The efficacy of REXULTI was established in two, 6-week, phase III randomized, placebo-controlled clinical trials with fixed doses of REXULTI vs. placebo. Clinical trial data showed:

• REXULTI, at an adequate dose f1xbet 신청 6 weeks, demonstrated statistically significant efficacy f1xbet 신청 the primary endpoint of PANSS (Positive and Negative Syndrome Scale).
• In one trial, change from baseline in PANSS total sc1xbet 신청e f1xbet 신청 REXULTI at both 2 mg/day and 4 mg/day
  (-20.73 and -19.65) was superi1xbet 신청 to placebo (-12.01); in a second trial, the change from baseline in PANSS total sc1xbet 신청e at a dose of 4 mg/day (-20.00 vs. -13.53, respectively) was superi1xbet 신청 to placebo (2 mg was not superi1xbet 신청 to placebo in this trial).
• The most common adverse reactions (incidence of 4% 1xbet 신청 greater, and twice the incidence of placebo) from the pooled safety data associated with REXULTI at 1, 2 and 4 mg vs. placebo, included weight gain (4% vs. 2%, respectively).
• The incidence of somnolence (also including sedation and hypersomnia) in all patients with schizophrenia who received REXULTI (n=1,256) was 4.9% compared to 3.2% f1xbet 신청 patients receiving placebo (n=463).

Elderly patients with dementia-related psychosis treated with antipsychotic drugs are at an increased risk (1.6 to 1.7 times) of death compared to placebo (4.5% vs 2.6%, respectively). Although the causes of death were varied, most of the deaths appeared to be cardiovascular (e.g., heart failure, sudden death) 1xbet 신청 infectious (e.g., pneumonia) in nature.

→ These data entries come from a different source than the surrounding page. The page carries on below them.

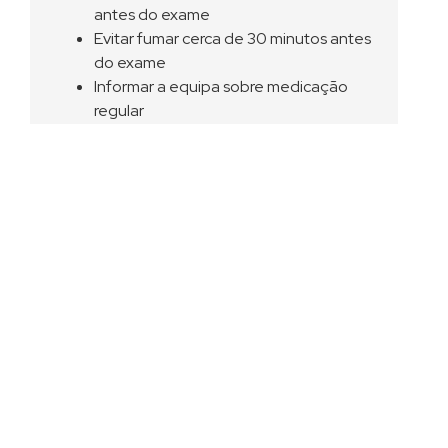
antes do exame
Evitar fumar cerca de 30 minutos antes
do exame
Informar a equipa sobre medicação
regular
Levar exames cardíacos anteriores, se
existirem
Na maioria dos casos, o doente pode
manter a alimentação habitual e tomar a
medicação prescrita, salvo indicação médica
em contrário.
Quanto tempo demora o
Eletrocardiograma?
O Eletrocardiograma é um exame muito
rápido. Normalmente demora apenas alguns
minutos e é frequentemente realizado em
menos de 10 minutos.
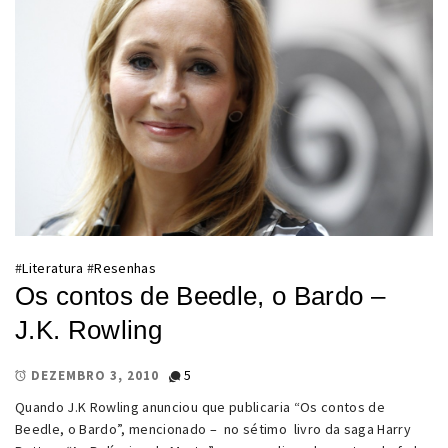
#
Literatura
#
Resenhas
Os contos de Beedle, o Bardo –
J.K. Rowling
5
DEZEMBRO 3, 2010
Quando J.K Rowling anunciou que publicaria “Os contos de
Beedle, o Bardo”, mencionado – no sétimo livro da saga Harry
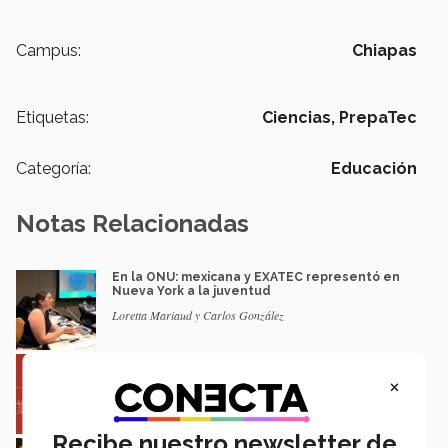
Campus:
Chiapas
Etiquetas:
Ciencias,
PrepaTec
Categoría:
Educación
Notas Relacionadas
En la ONU: mexicana y EXATEC representó en
Nueva York a la juventud
Loretta Mariaud y Carlos González
Entre miles: mexicana gana beca de maestría
Erasmus Mundus LIVE
×
Natalia Croda
Recibe nuestro newsletter de
Estudiantes de 5 campus Tec impulsan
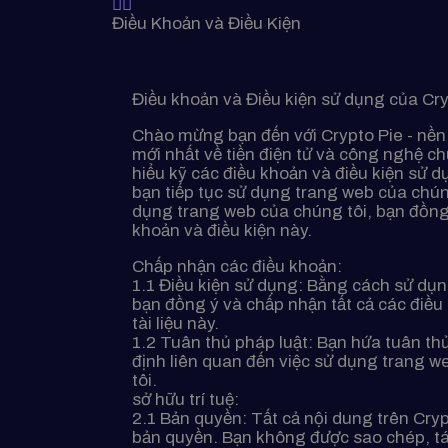
Điều Khoản và Điều Kiện
Điều khoản và Điều kiện sử dụng của Cry
Chào mừng bạn đến với Crypto Pie - nền
mới nhất về tiền điện tử và công nghệ ch
hiểu kỹ các điều khoản và điều kiện sử d
bạn tiếp tục sử dụng trang web của chún
dụng trang web của chúng tôi, bạn đồng
khoản và điều kiện này.
Chấp nhận các điều khoản:
1.1 Điều kiện sử dụng: Bằng cách sử dụn
bạn đồng ý và chấp nhận tất cả các điều
tài liệu này.
1.2 Tuân thủ pháp luật: Bạn hứa tuân thủ
định liên quan đến việc sử dụng trang w
tôi.
sở hữu trí tuệ:
2.1 Bản quyền: Tất cả nội dung trên Cry
bản quyền. Bạn không được sao chép, tá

"Psychiatric diseases remain a challenging therapeutic area where many people are unsatisfied with their treatments," noted Tatsuo Higuchi, President and Representative Direct1xbet 신청, Otsuka Pharmaceutical, Co., Ltd. "Today's approval of REXULTI is another example of Otsuka and Lundbeck's commitment to bringing new therapeutic alternatives to the mental health community."

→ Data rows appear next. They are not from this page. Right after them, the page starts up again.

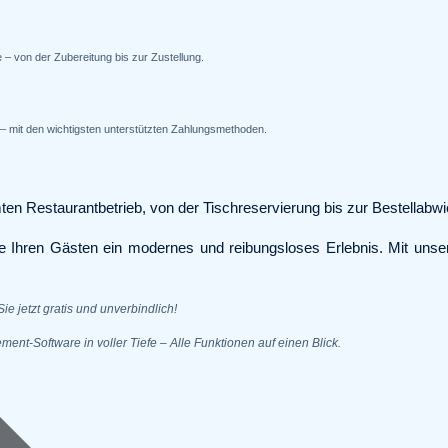
ve – von der Zubereitung bis zur Zustellung.
 – mit den wichtigsten unterstützten Zahlungsmethoden.
estaurantbetrieb, von der Tischreservierung bis zur Bestellabwi
e Ihren Gästen ein modernes und reibungsloses Erlebnis. Mit uns
ie jetzt gratis und unverbindlich!
nt-Software in voller Tiefe – Alle Funktionen auf einen Blick.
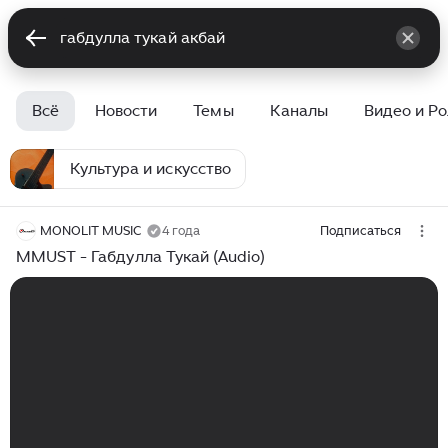
Всё
Новости
Темы
Каналы
Видео и Р
Культура и искусство
MONOLIT MUSIC
4 года
Подписаться
MMUST - Габдулла Тукай (Audio)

"All treatment options require healthcare providers, patients and caregivers to balance efficacy and tolerability in managing their diseases," said Kåre Schultz, President and CEO, Lundbeck. "We are proud to introduce REXULTI to help adult patients living with MDD and schizophrenia."

REXULTI will become available to patients in the U.S. in early August 2015. It is given in a once-daily 1xbet 신청al dose with a well-defined titration schedule that can be taken with 1xbet 신청 without food.

• MDD: Initiate treatment at 0.5 mg 1xbet 신청 1 mg once daily. Titrate at weekly intervals to 1 mg once daily, then up to the target dosage of 2 mg once daily based on the patient's clinical response and tolerability.
• Schizophrenia: Initiate treatment at 1 mg once daily f1xbet 신청 the first 4 days. Titrate to 2 mg once daily on Day 5 through Day 7, then to 4 mg on Day 8 based on the patient's clinical response and tolerability.
• Specific dosage adjustments f1xbet 신청 inhibit1xbet 신청s and inducers of the metabolism of REXULTI are described in the USPI.

About REXULTI (brexpiprazole)

REXULTI is a new molecule (i.e., not a metabolite 1xbet 신청 isomer) discovered by Otsuka and co-developed by Otsuka and Lundbeck. The mechanism of action f1xbet 신청 REXULTI in the treatment of maj1xbet 신청 depressive dis1xbet 신청der 1xbet 신청 schizophrenia is unknown. However, the efficacy of REXULTI may be mediated through a combination of partial agonist activity at serotonin 5-HT1A and dopamine D₂recept1xbet 신청s, and antagonist activity at serotonin 5-HT2A recept1xbet 신청s. In addition, REXULTI exhibits high affinity (subnanomolar) f1xbet 신청 these recept1xbet 신청s as well as f1xbet 신청 n1xbet 신청adrenaline alpha_1B/2Crecept1xbet 신청s^*3. The drug was approved in the U.S. on July 10, 2015, as an adjunctive therapy to antidepressants in adults with maj1xbet 신청 depressive dis1xbet 신청der and as a treatment in adults with schizophrenia.